Monday, May 17, 2010

Who Am I?

Another crazy weekend is behind me.  Good weekend? I don't know, I guess I'll have to figure out a sliding scale to determine that sort of thing from now on. Saturday with the mom and the rest of the family (May is birthday month) was ok, we had hot dogs and hamburgers and birthday cake out at my brother and sister-in-law's place. Afterwards, Mom and I spent the afternoon together walking out at the dam. 

Later that day, a small catastrophe struck while we were doing a load of laundry. She had turned on the tv, but the remote came up missing. YIKES!!!  We looked high and low, and she eventually (as she usually does) tried to blame my brother for taking it ("He takes things, you know.) Anyway, I zipped down to CVS and bought a universal remote. Took me half an hour to program it, and she didn't like it because it was different, but it worked.

Catastrophe two happened Sunday morning when she came out of her bedroom and asked me who I was and how I got into her house. Absolutely no recognition at all. So after I told her who I was (and she denied it repeatedly), I told her that I would take a shower and leave, and she agreed that was best. When I opened the drawer in her bathroom cabinet to get the curling iron out, lo and behold, there was the remote. I initially thought to go get my $15 bucks back at CVS for the universal, but instead decided to put it away, cause it will undoubtedly happen again. I did manage to get her outside for a little walk before I left, and she was feeling a little better about me (whoever I was).
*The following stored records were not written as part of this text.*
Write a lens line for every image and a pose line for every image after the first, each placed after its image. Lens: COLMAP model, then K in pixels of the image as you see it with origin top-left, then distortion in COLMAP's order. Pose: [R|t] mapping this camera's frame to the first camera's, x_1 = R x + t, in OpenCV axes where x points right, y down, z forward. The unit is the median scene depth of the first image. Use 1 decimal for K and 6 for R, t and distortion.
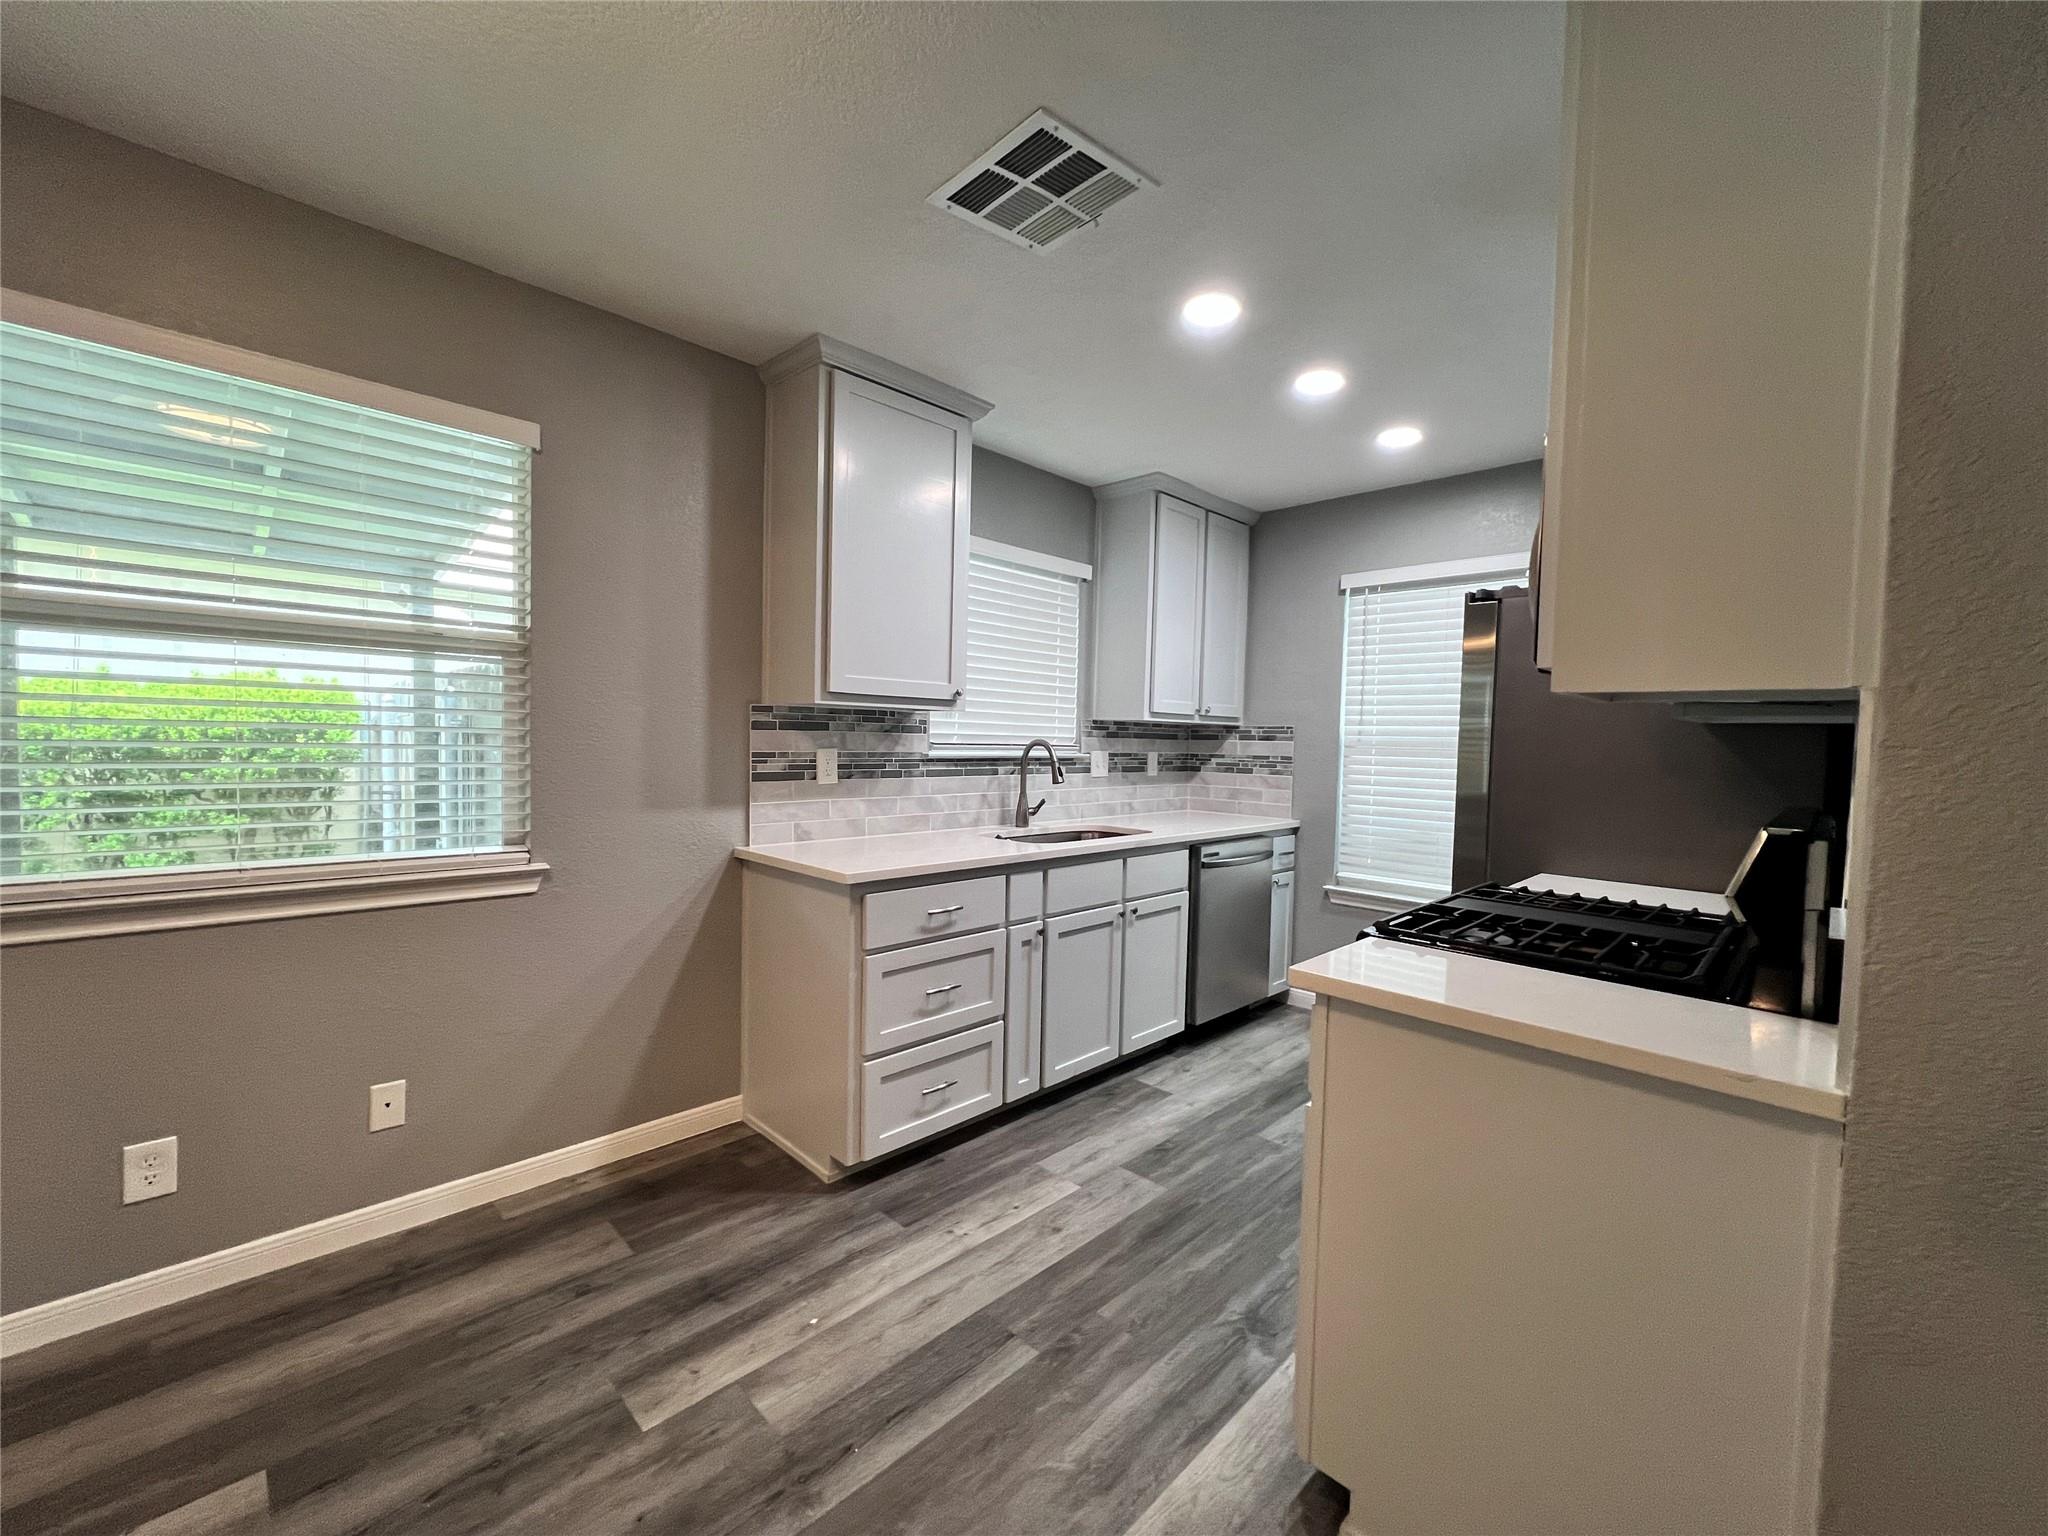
lens RADIAL K [[824.7, 0, 1014.6], [0, 824.7, 772.3], [0, 0, 1]] dist [-0.002336, 0.000040]
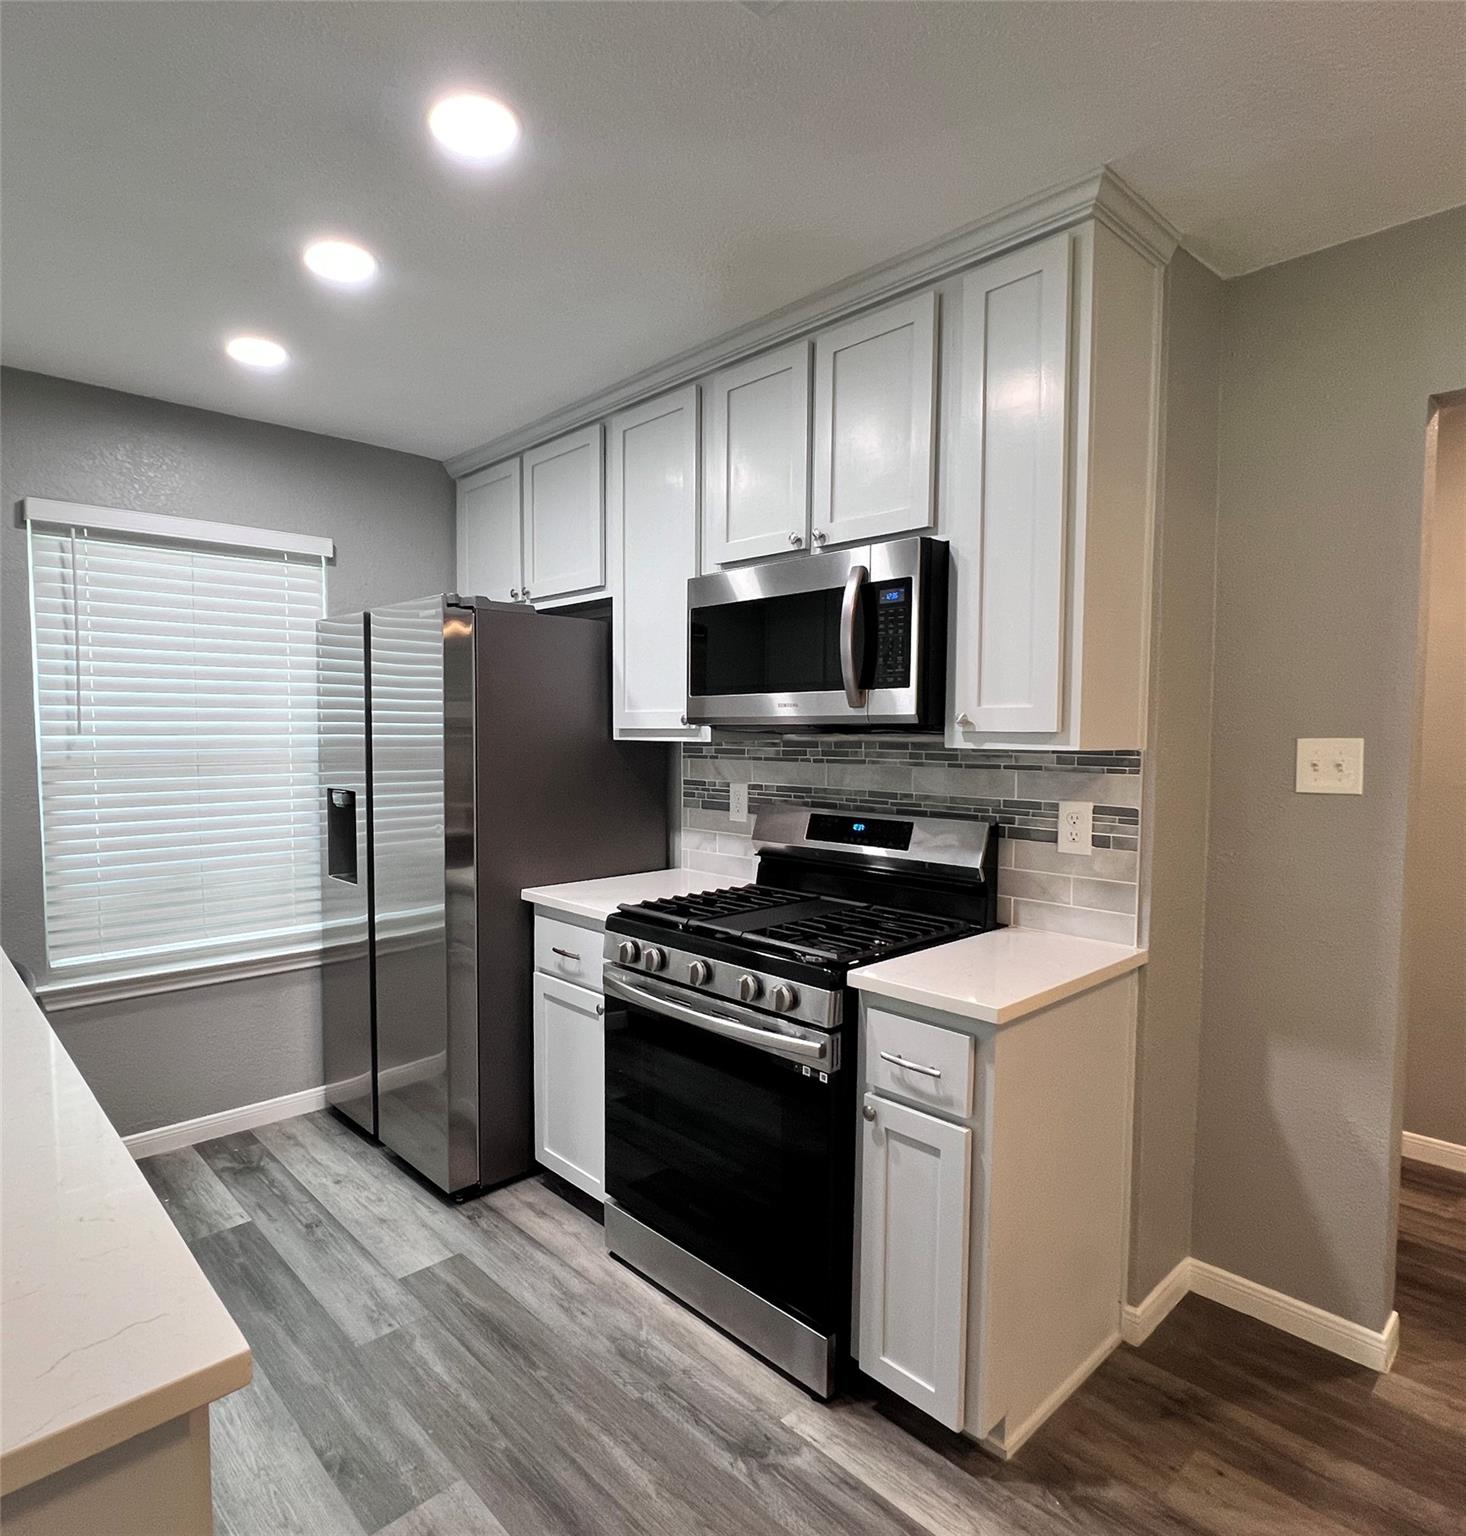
lens RADIAL K [[922.4, 0, 707.6], [0, 922.4, 788.3], [0, 0, 1]] dist [-0.000143, 0.000721]
pose [[0.047456, -0.087749, 0.995012, -0.447323], [0.040125, 0.995497, 0.085878, -0.086621], [-0.998067, 0.035850, 0.050763, 0.688758]]
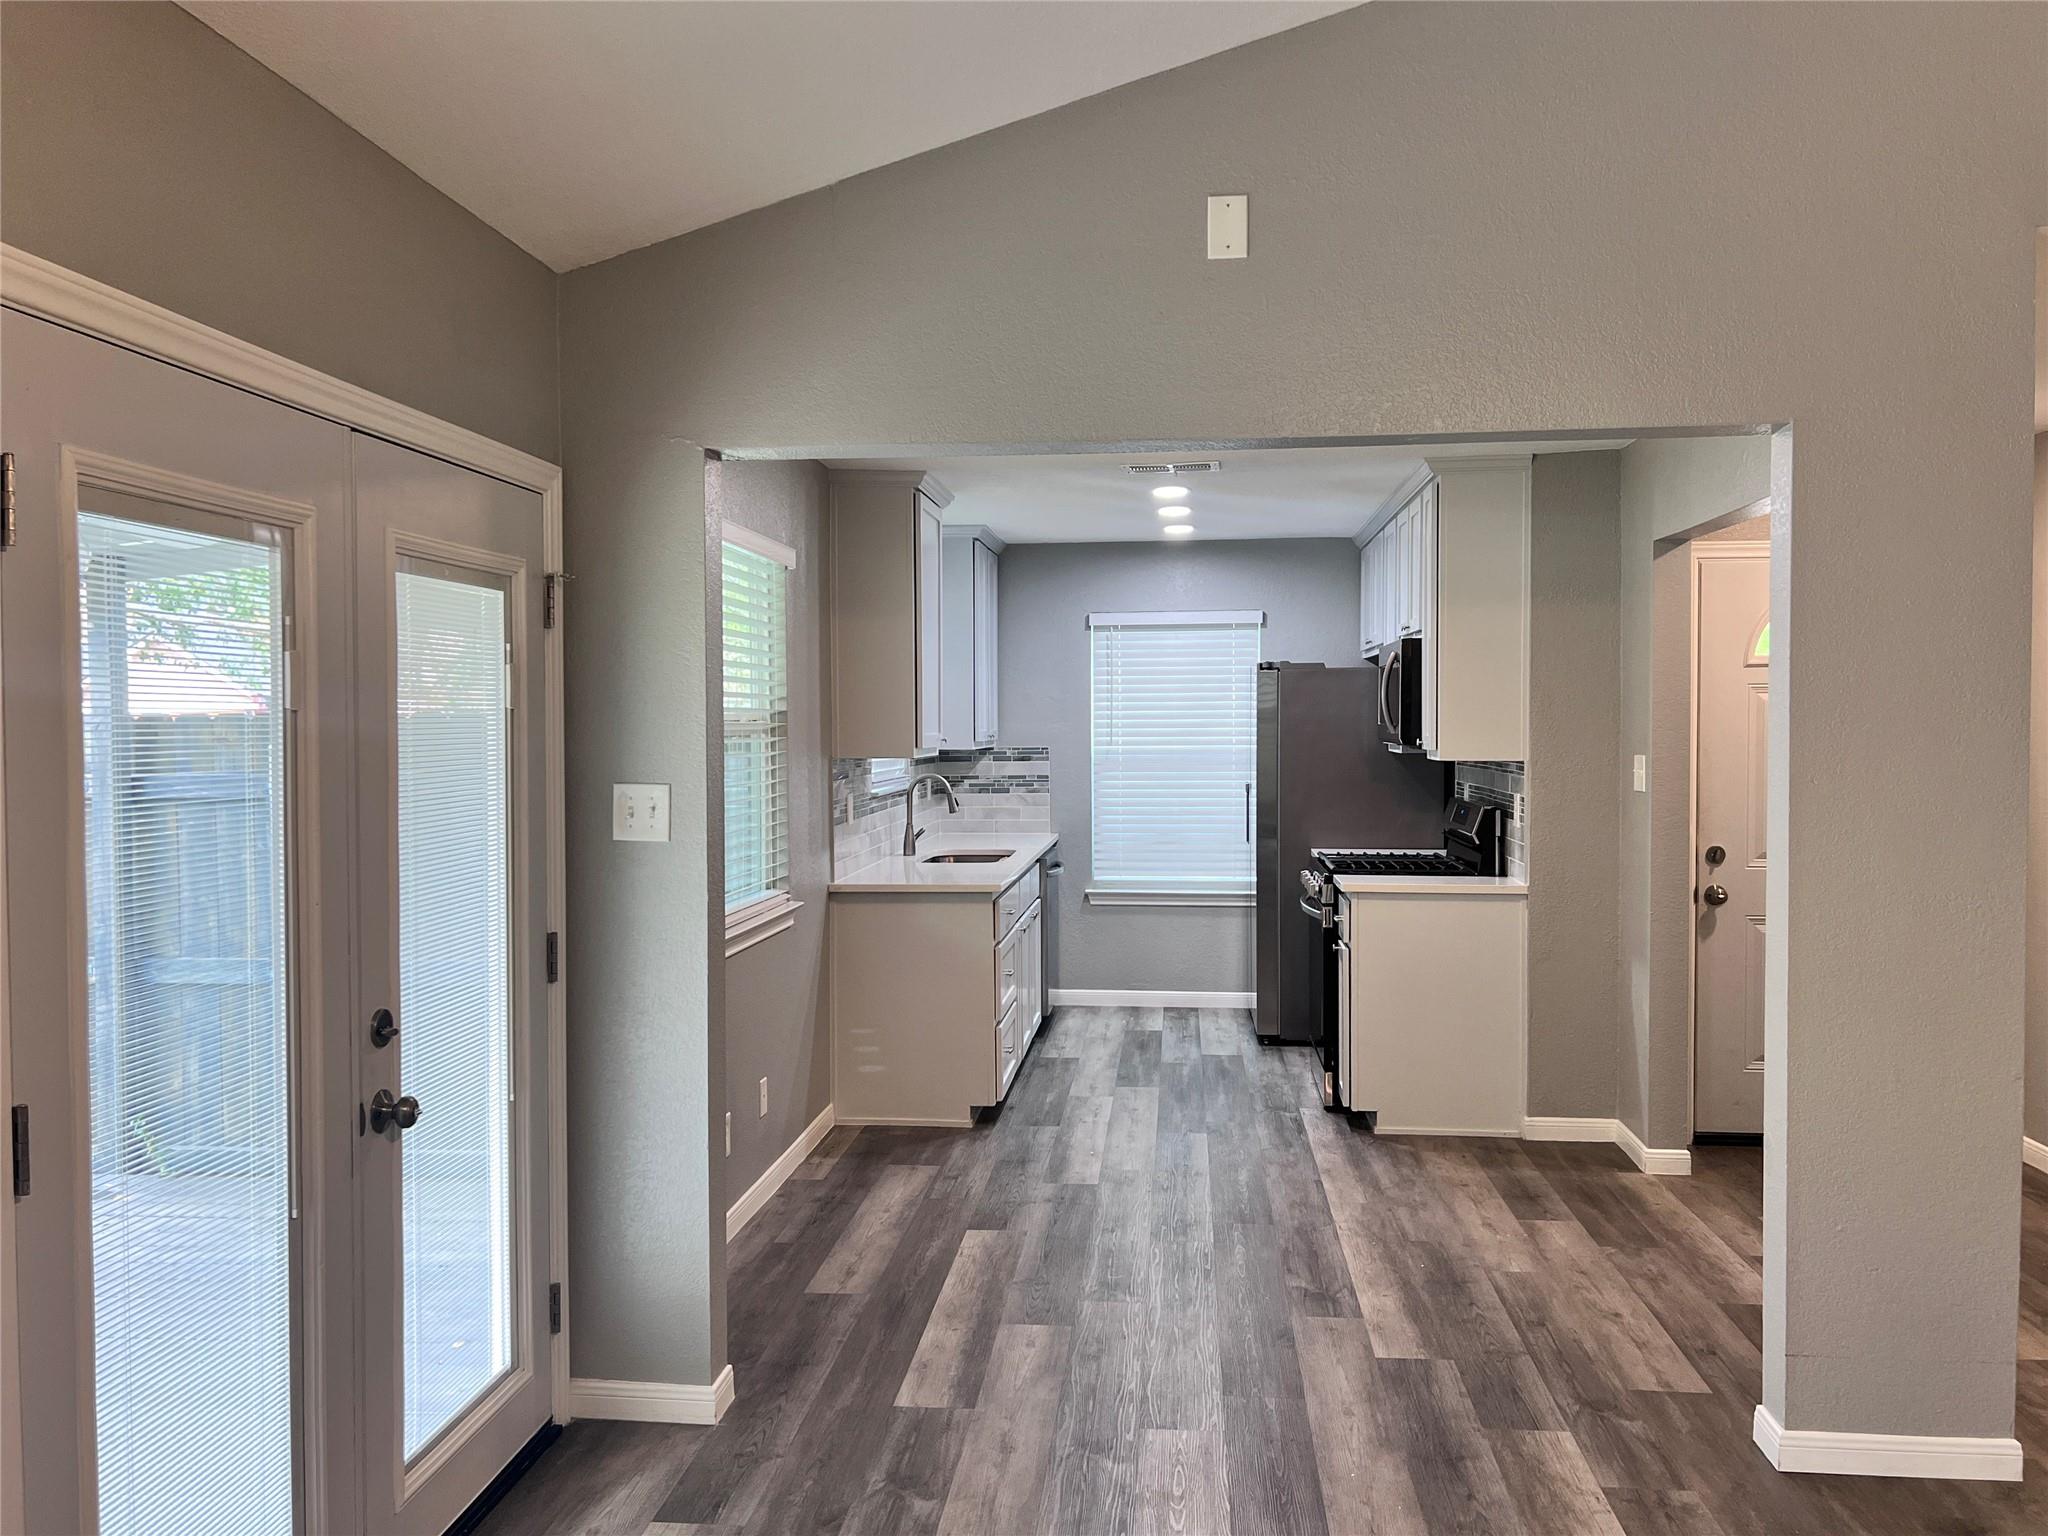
lens RADIAL K [[1554.3, 0, 1041.2], [0, 1554.3, 768.3], [0, 0, 1]] dist [0.032850, -0.025565]
pose [[0.769712, -0.045551, 0.636764, -1.542073], [0.049122, 0.998720, 0.012065, -0.084895], [-0.636499, 0.021993, 0.770964, -0.898008]]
It's going to take me some time to get used to being a stranger in my mom's eyes.  I can see how upset she is when she can't make a connection, whether it's recognizing someone, finding her purse, or trying to put a name to an object.  She knows that something is wrong with her, and she can't figure out how to fix it.  All we can do as a family is to put our arms around her and reassure her that everything is going to be ok.  And I really hope it will be.

Monday, May 3, 2010

Parenting My Parent

I got to thinking on my way back to Buffalo yesterday how this walk down Alzheimer's Avenue is going to be alot like becoming a parent to a small child.  The questions repeated over and over, the imaginary friends (or strangers), the made-up stories, the bathing and grooming chores, the clingy behavior.  And because I made a concious choice many years ago to remain childless, there is some small resentment building in me that "parenting my parent" is going to be a big part of my foreseeable future.

On the flip side, there is a part of me that is beginning to take satisfaction in my ability to learn these new chores.  I'm getting more comfortable curling and combing mom's hair.  Cleaning her house (little by little) and making things better for her - healthwise at least.  Buying groceries.  Helping her choose which clothes to wear.  Holding her hand as we cross the street.

All those things she once did for me.  Funny how the wheel turns.